* _Instruction_:
Please copy, exactly as they appear below, the lines from the one containing "- **Function**: Detects hose" through the one containing "- **Location**: Connected to GPIO Pin 39".

--- The input ---

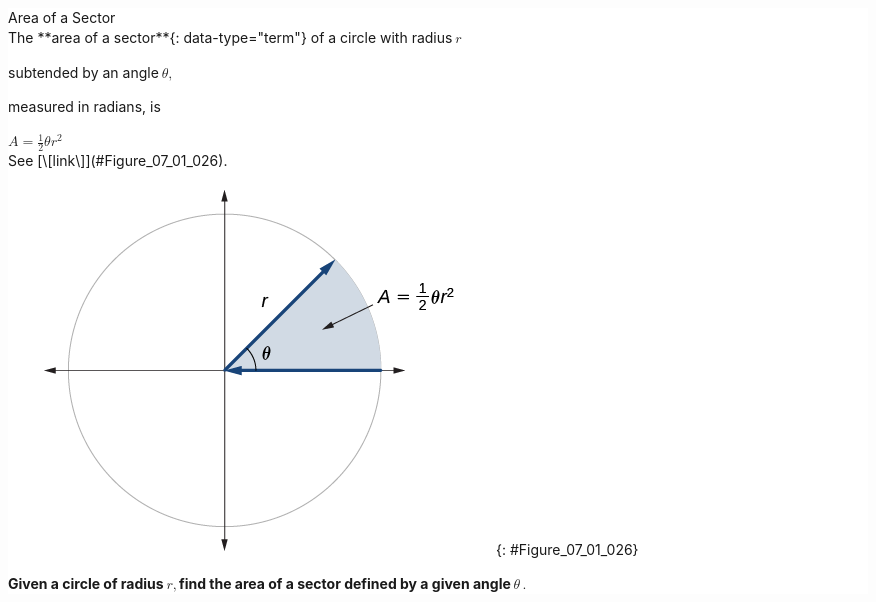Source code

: <div data-type="note" class="note" data-has-label="true" data-label="A General Note" markdown="1">
<div data-type="title" class="title">
Area of a Sector
</div>
The **area of a sector**{: data-type="term"} of a circle with radius<math xmlns="http://www.w3.org/1998/Math/MathML"> <mrow> <mtext> </mtext><mi>r</mi><mtext> </mtext> </mrow> </math>

subtended by an angle<math xmlns="http://www.w3.org/1998/Math/MathML"> <mrow> <mtext> </mtext><mi>θ</mi><mo>,</mo> </mrow> </math>

measured in radians, is

<div data-type="equation" class="equation" id="Equation_07_01_02">
<math xmlns="http://www.w3.org/1998/Math/MathML"> <mrow> <mi>A</mi><mo>=</mo><mfrac> <mn>1</mn> <mn>2</mn> </mfrac> <mi>θ</mi><msup> <mi>r</mi> <mn>2</mn> </msup> </mrow> </math>
</div>
See [\[link\]](#Figure_07_01_026).

![Graph showing a circle with angle theta and radius r, and the area of the slice of circle created by the initial side and terminal side of the angle.  The slice is labeled: A equals one half times theta times r squared.](../resources/CNX_Precalc_Figure_05_01_026n.png "The area of the sector equals half the square of the radius times the central angle measured in radians."){: #Figure_07_01_026}


</div>

<div data-type="note" data-has-label="true" class="note precalculus howto" data-label="How To" markdown="1">
<strong>Given a circle of radius<math xmlns="http://www.w3.org/1998/Math/MathML">
  <mrow>
   <mtext> </mtext><mi>r</mi><mo>,</mo>
  </mrow>
 </math>find the area of a sector defined by a given angle<math xmlns="http://www.w3.org/1998/Math/MathML">
  <mrow>
   <mtext> </mtext><mi>θ</mi><mo>.</mo>
  </mrow>
 </math> </strong>
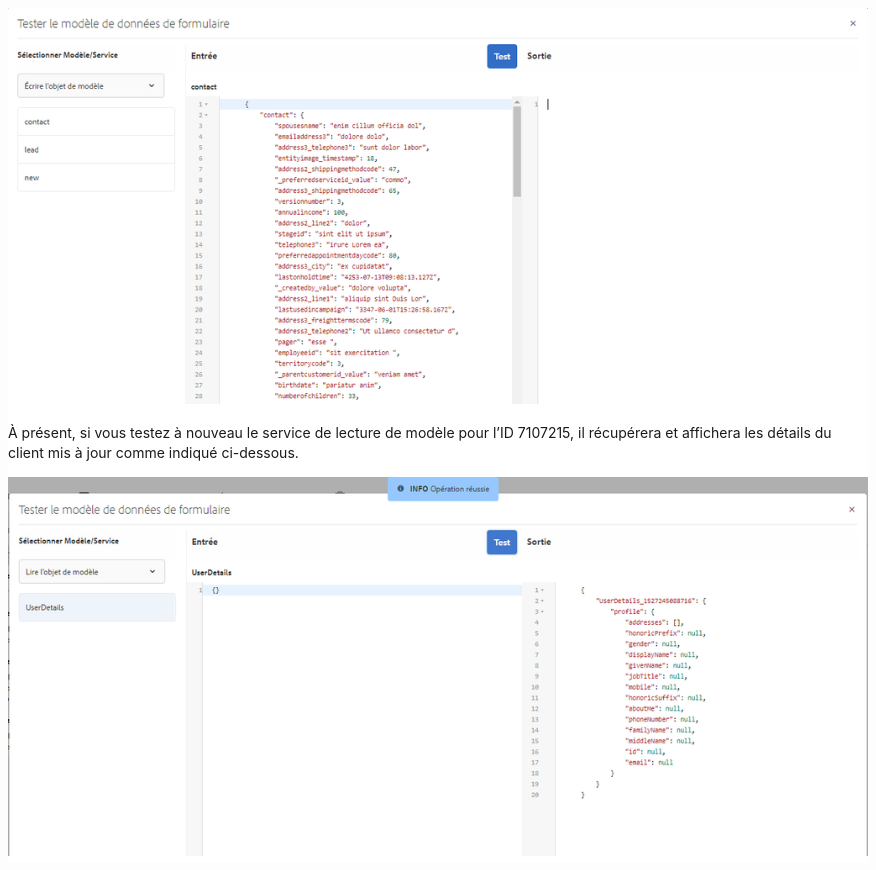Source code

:    ![test-write-model](assets/test-write-model.png)

   À présent, si vous testez à nouveau le service de lecture de modèle pour l’ID 7107215, il récupérera et affichera les détails du client mis à jour comme indiqué ci-dessous.

   ![read-updated](assets/read-updated.png)

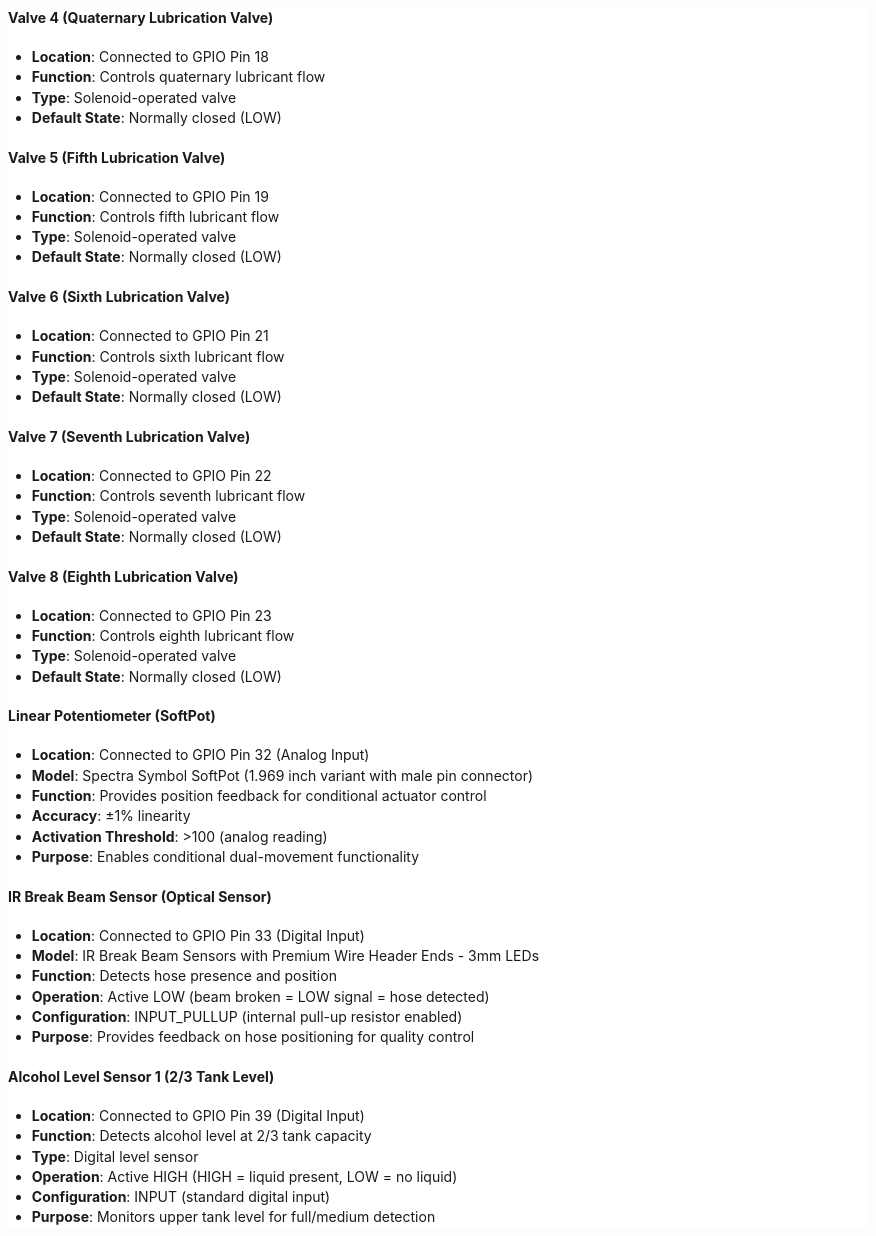 #### Valve 4 (Quaternary Lubrication Valve)
- **Location**: Connected to GPIO Pin 18
- **Function**: Controls quaternary lubricant flow
- **Type**: Solenoid-operated valve
- **Default State**: Normally closed (LOW)

#### Valve 5 (Fifth Lubrication Valve)
- **Location**: Connected to GPIO Pin 19
- **Function**: Controls fifth lubricant flow
- **Type**: Solenoid-operated valve
- **Default State**: Normally closed (LOW)

#### Valve 6 (Sixth Lubrication Valve)
- **Location**: Connected to GPIO Pin 21
- **Function**: Controls sixth lubricant flow
- **Type**: Solenoid-operated valve
- **Default State**: Normally closed (LOW)

#### Valve 7 (Seventh Lubrication Valve)
- **Location**: Connected to GPIO Pin 22
- **Function**: Controls seventh lubricant flow
- **Type**: Solenoid-operated valve
- **Default State**: Normally closed (LOW)

#### Valve 8 (Eighth Lubrication Valve)
- **Location**: Connected to GPIO Pin 23
- **Function**: Controls eighth lubricant flow
- **Type**: Solenoid-operated valve
- **Default State**: Normally closed (LOW)

#### Linear Potentiometer (SoftPot)
- **Location**: Connected to GPIO Pin 32 (Analog Input)
- **Model**: Spectra Symbol SoftPot (1.969 inch variant with male pin connector)
- **Function**: Provides position feedback for conditional actuator control
- **Accuracy**: ±1% linearity
- **Activation Threshold**: >100 (analog reading)
- **Purpose**: Enables conditional dual-movement functionality

#### IR Break Beam Sensor (Optical Sensor)
- **Location**: Connected to GPIO Pin 33 (Digital Input)
- **Model**: IR Break Beam Sensors with Premium Wire Header Ends - 3mm LEDs
- **Function**: Detects hose presence and position
- **Operation**: Active LOW (beam broken = LOW signal = hose detected)
- **Configuration**: INPUT_PULLUP (internal pull-up resistor enabled)
- **Purpose**: Provides feedback on hose positioning for quality control

#### Alcohol Level Sensor 1 (2/3 Tank Level)
- **Location**: Connected to GPIO Pin 39 (Digital Input)
- **Function**: Detects alcohol level at 2/3 tank capacity
- **Type**: Digital level sensor
- **Operation**: Active HIGH (HIGH = liquid present, LOW = no liquid)
- **Configuration**: INPUT (standard digital input)
- **Purpose**: Monitors upper tank level for full/medium detection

---

* _Response below_:
- **Function**: Detects hose presence and position
- **Operation**: Active LOW (beam broken = LOW signal = hose detected)
- **Configuration**: INPUT_PULLUP (internal pull-up resistor enabled)
- **Purpose**: Provides feedback on hose positioning for quality control

#### Alcohol Level Sensor 1 (2/3 Tank Level)
- **Location**: Connected to GPIO Pin 39 (Digital Input)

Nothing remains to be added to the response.